On Predicting Sociodemographics from Mobility Signals
Ekin Uğurel, Cynthia Chen, Brian H. Y. Lee, Filipe Rodrigues
TL;DR
The paper addresses the challenge of predicting sociodemographic attributes from mobility traces by introducing behaviorally grounded, higher-order mobility descriptors derived from directed mobility graphs, paired with uncertainty-calibrated evaluation and a multitask learning framework. It shows that combining activity- and edge-level mobility features improves out-of-sample predictive performance and, in many settings, yields better calibration than baselines. Multitask learning provides data-efficient, robust estimates and enhances transfer across time periods, though gains are task-dependent and may incur occasional negative transfer. Overall, the work advances practical sociodemographic inference for transportation planning under distribution shifts, while emphasizing calibrated uncertainty and cross-task regularization as key design principles.
Abstract
Inferring sociodemographic attributes from mobility data could help transportation planners better leverage passively collected datasets, but this task remains difficult due to weak and inconsistent relationships between mobility patterns and sociodemographic traits, as well as limited generalization across contexts. We address these challenges from three angles. First, to improve predictive accuracy while retaining interpretability, we introduce a behaviorally grounded set of higher-order mobility descriptors based on directed mobility graphs.
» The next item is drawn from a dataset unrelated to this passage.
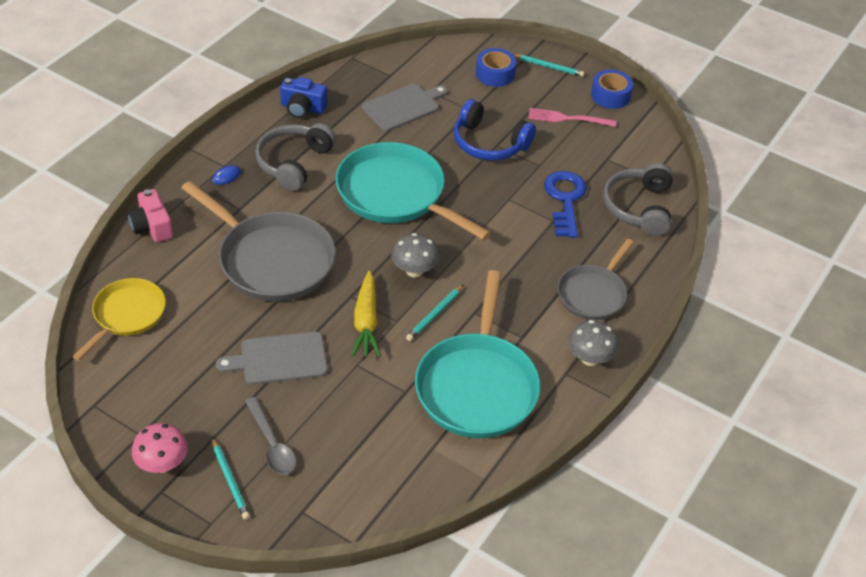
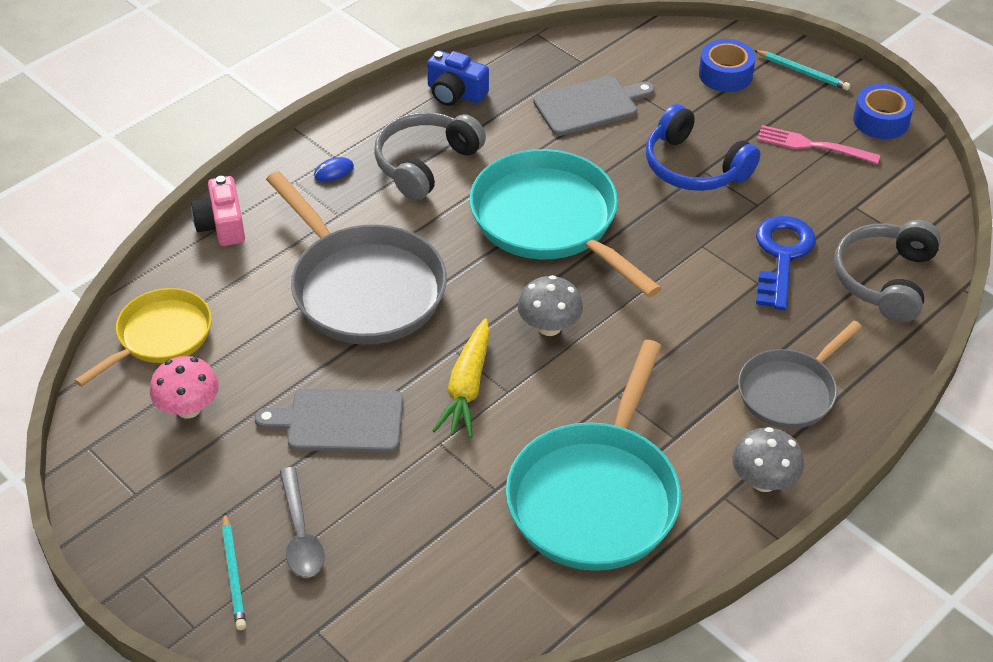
camera: 15 degrees right, 0 degrees up
pink mushroom [132,423,188,473] -> pink mushroom moved to [150,356,219,418]
turquoise pencil [406,284,464,341] -> none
These features capture structured patterns in trip sequences, travel modes, and social co-travel, and significantly improve prediction of age, gender, income, and household structure over baselines features. Second, we introduce metrics and visual diagnostic tools that encourage evenness between model confidence and accuracy, enabling planners to quantify uncertainty. Third, to improve generalization and sample efficiency, we develop a multitask learning framework that jointly predicts multiple sociodemographic attributes from a shared representation. This approach outperforms single-task models, particularly when training data are limited or when applying models across different time periods (i.e., when the test set distribution differs from the training set).